Politics

Wisconsin Should Be a Showdown

The case for expecting Clinton to thrive in the green-eyeshade state.

Hillary Clinton

On the night she fell victim to Potomac primary fever, Hillary Clinton was in El Paso, Texas. Her campaign promised that the Lone Star State, along with Ohio, would make March 4 the day Obamamentum was stopped in its tracks.

No mention of Wisconsin, where Barack Obama was that night and where the last primary before the March 4 showdown will be held on Tuesday. * Why not?

Judging by the state’s demographics and by its political history, Wisconsin ought to be prime territory for a strong Clinton showing. Indeed, its potential for Hillary is so promising that it’s worth pondering whether the “on to Texas and Ohio!” battle cry of her campaign might be one huge head fake, designed to turn a strong Clinton showing—much less a victory—into one of those “Oh my God, what a shocker!” reactions that changes the whole tenor of the political conversation. Clinton is spending three days in Wisconsin before the vote, but her campaign says that’s to ensure she gets as many delegates as possible, avoiding the kind of blowout that has cost her in the delegate count since Super Tuesday.

Obama is supposed to win Wisconsin because it’s the home of modern progressivism, not to mention a perennially juiced-up student population and ground zero for the kind of “challenge to the system” campaign that Obama exemplifies. Well, yes and no. It’s true that Madison—the home of the University of Wisconsin, where I more or less studied some time ago—is a town that appears at times to search the world for sister-city compacts it can form with leftist nations. And Wisconsin is the state that, a century ago, Gov. and then Sen. Robert La Follette turned into a laboratory for ideas like workers’ compensation and the income tax that helped inspire the New Deal.

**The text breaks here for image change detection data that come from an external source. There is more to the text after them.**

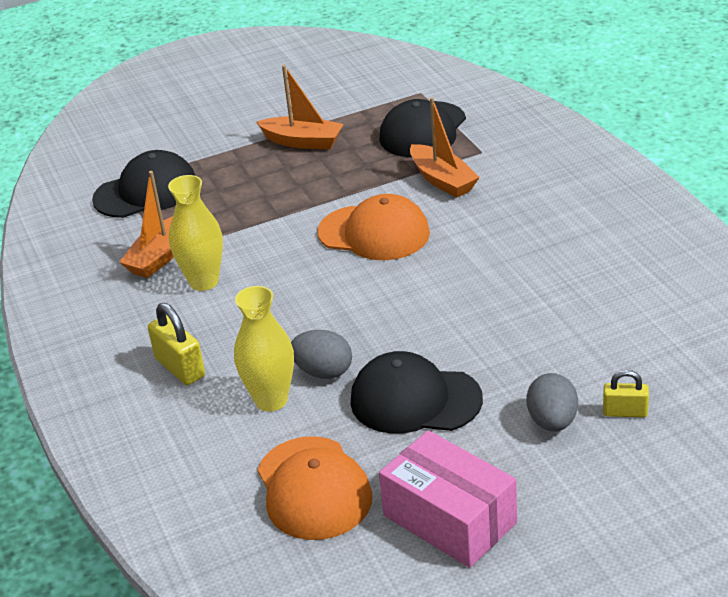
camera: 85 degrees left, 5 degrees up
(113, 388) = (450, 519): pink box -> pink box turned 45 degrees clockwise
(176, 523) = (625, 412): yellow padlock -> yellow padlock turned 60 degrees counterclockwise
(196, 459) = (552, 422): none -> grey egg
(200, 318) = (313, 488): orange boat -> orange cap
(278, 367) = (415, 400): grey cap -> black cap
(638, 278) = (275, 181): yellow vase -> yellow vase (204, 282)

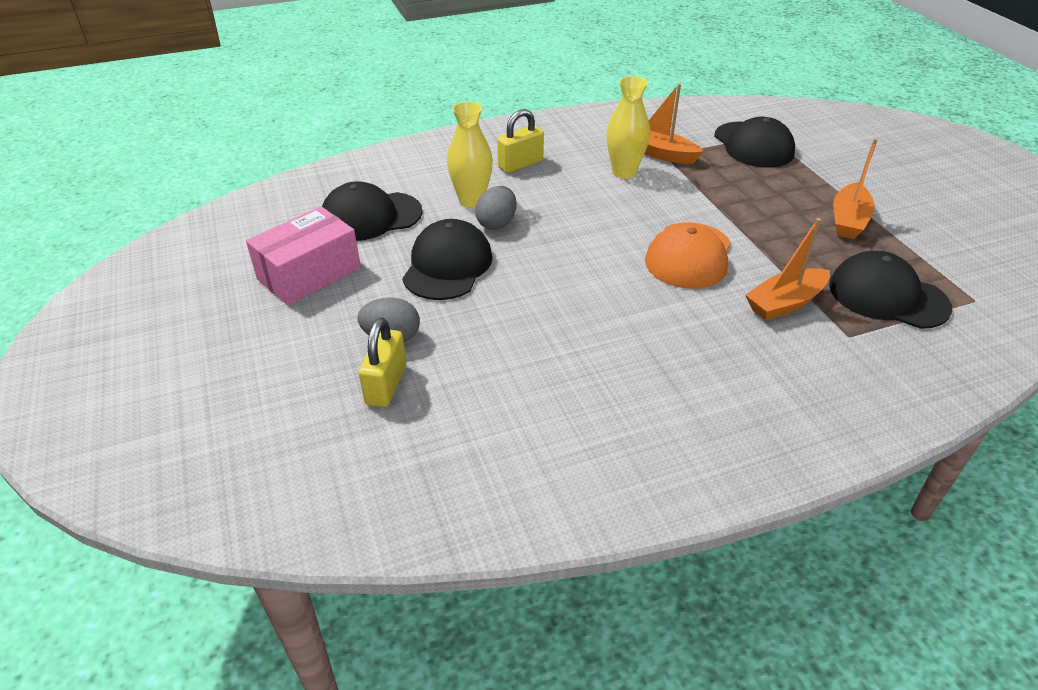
camera: 90 degrees right, 5 degrees up
(313, 488) = (370, 216): orange cap -> black cap
(625, 412) = (386, 384): yellow padlock -> yellow padlock, size x1.55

But that’s only one side of the state. At the end of the 20th century, Wisconsin’s principal political ideas were tax cuts, school choice, and welfare reform, championed by long-serving Republican Gov. Tommy Thompson. The state has been far more purple than blue in recent presidential elections: Gore beat Bush by only 5,000 votes in 2000; four years later, John Kerry edged out Bush by 1 percent of the vote.

Even within the Democratic Party, there’s more complexity than unvarnished liberalism. Sen. Herbert Kohl votes a moderate-to-liberal line, according to the Almanac of American Politics; he supported the Bush tax cuts in 2001. Russ Feingold is rightly regarded as an ardent liberal on matters such as civil liberties and foreign policy, but he’s also a deficit hawk and has angered liberals with votes to confirm John Ashcroft as attorney general and John Roberts as chief justice. (And remember Sen. William Proxmire, who during his long service from the late 1950s to the late 1980s invented the “Golden Fleece” awards for wasteful federal spending projects—the sort of award more likely to warm the hearts of the Chamber of Commerce than the AFL-CIO.) That kind of green-eyeshade liberalism seems well-suited to a figure like Clinton, who stresses her credentials as a detail-oriented, policy-wonk problem solver.

In Wisconsin, according to exit polls from the 2004 presidential primary, 57 percent of the voters called themselves moderates or conservatives. Seventy-five percent had incomes of $75,000 a year or less; 50 percent earned less than $50,000 a year. A third of the voters were Catholic. More than half had no college education and more than one in five were union members. This is the kind of electorate Clinton is counting on in Ohio and, in April, in Pennsylvania, because it’s the electorate that favored her up until Obama’s big victories in Maryland and Virginia.

True, there are countervailing factors. Wisconsin is a wide-open primary, and with John McCain now the presumptive nominee, independent and Republican crossovers may weigh in on the Democratic side of the ticket. (They made up nearly 30 percent of the 2004 primary vote.) Obama has the support of Gov. Jim Doyle and—perhaps more significant—the support of longtime Rep. David Obey, originally a John Edwards backer. Obey has been one of the strongest voices against the free-trade policies that so anger the unions.

But if the hopes of Sen. Clinton rest on the votes of white working-class voters, Wisconsin ought to be fertile ground for a campaign reset. Conversely, if Obama can produce another February blowout—in a primary state with a tiny African-American population—that will tell us something as well. After all, if Clinton cannot rally the beer-drinking Democrats in the state that gave us Pabst, Schlitz, and Miller, where can she?

Correction, Feb. 15, 2008: The original sentence wrongly said the Wisconsin primary would take place next Wednesday. (Return to the corrected sentence.)